From Railway Track and Maintenance by RR Russell Tratman
Frog Number Frog Angle
#5 11 deg 25 min
#6 9 deg 32 min
#8 7 deg 10 min
#10 5 deg 44 min
#20 2 deg 52 min
Chart in book is in 1 deg increments from 5 to 20
Tratman lists three ways of measuring frog number . #1 is "measure the distance, in inches, between between the points where the width over gauge lines is 2 in and 3 in, this distance giving the frog number."
In drawing posted by 7j43k - where A is 2 inches and B is 3 inches, C is the Frog Number.
I tried to sell my two cents worth, but no one would give me a plug nickel for it.

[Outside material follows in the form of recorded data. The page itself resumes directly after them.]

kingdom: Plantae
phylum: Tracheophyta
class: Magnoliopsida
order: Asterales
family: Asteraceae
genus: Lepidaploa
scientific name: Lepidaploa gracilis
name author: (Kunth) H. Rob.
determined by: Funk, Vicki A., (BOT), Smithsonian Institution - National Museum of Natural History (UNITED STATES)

I don't have a leg to stand on.
after re-reading Ed's post, I realize this is what he was describing
the discrepancy between what Randy reported, 9.46 deg or 9d 27", and the other value of 9.53 or 9d 32" is that the frog angle is not calculated as a right triangle. There's no assumption that a frog is on a right or left handed turnout, but the same as if for a wye. Makes less of a difference for smaller angles
frog angle = 2 * atan (0.5 / frog-number)
frog angles based on right-angle and isosceles triangles
4 14.04 d 14d 2" 14.25 d 14d 15" 5 11.31 d 11d 19" 11.42 d 11d 25" 6 9.46 d 9d 28" 9.53 d 9d 32" 7 8.13 d 8d 8" 8.17 d 8d 10" 8 7.13 d 7d 8" 7.15 d 7d 9" 9 6.34 d 6d 20" 6.36 d 6d 22" 10 5.71 d 5d 43" 5.72 d 5d 43" 20 2.86 d 2d 52" 2.86 d 2d 52"
greg - Philadelphia & Reading / Reading
I just use the printable turnout plans from fast tracks, cut ties to match, build the frog with the frog jig, points with point jig and eyeball the rest.
To distill the original question to its essential essence:
I handlay all of my specialwork, so I'm certain that my #4 turnouts (on my end-of-the-coal-hauler module, built in 1980) and my #5 turnouts (in the hidden staging yards at Nonomura, built within the last decade) are built to the proper dimensions.
That said, one of my long-wheelbase 2-Co+Co-2 EF18 or EF58 class juice jacks can slither through a #5. Trying to force it through the curved route of a #4 will put it on the ground, every time.
Why? Those motors require an honest 24 inch (610mm) radius to operate. The closure rail of a #4 turnout has a radius too tight for the long rigid wheelbase. The axle under the center of the carbody gets pinched over the rails on whichever truck hits the tight spot first.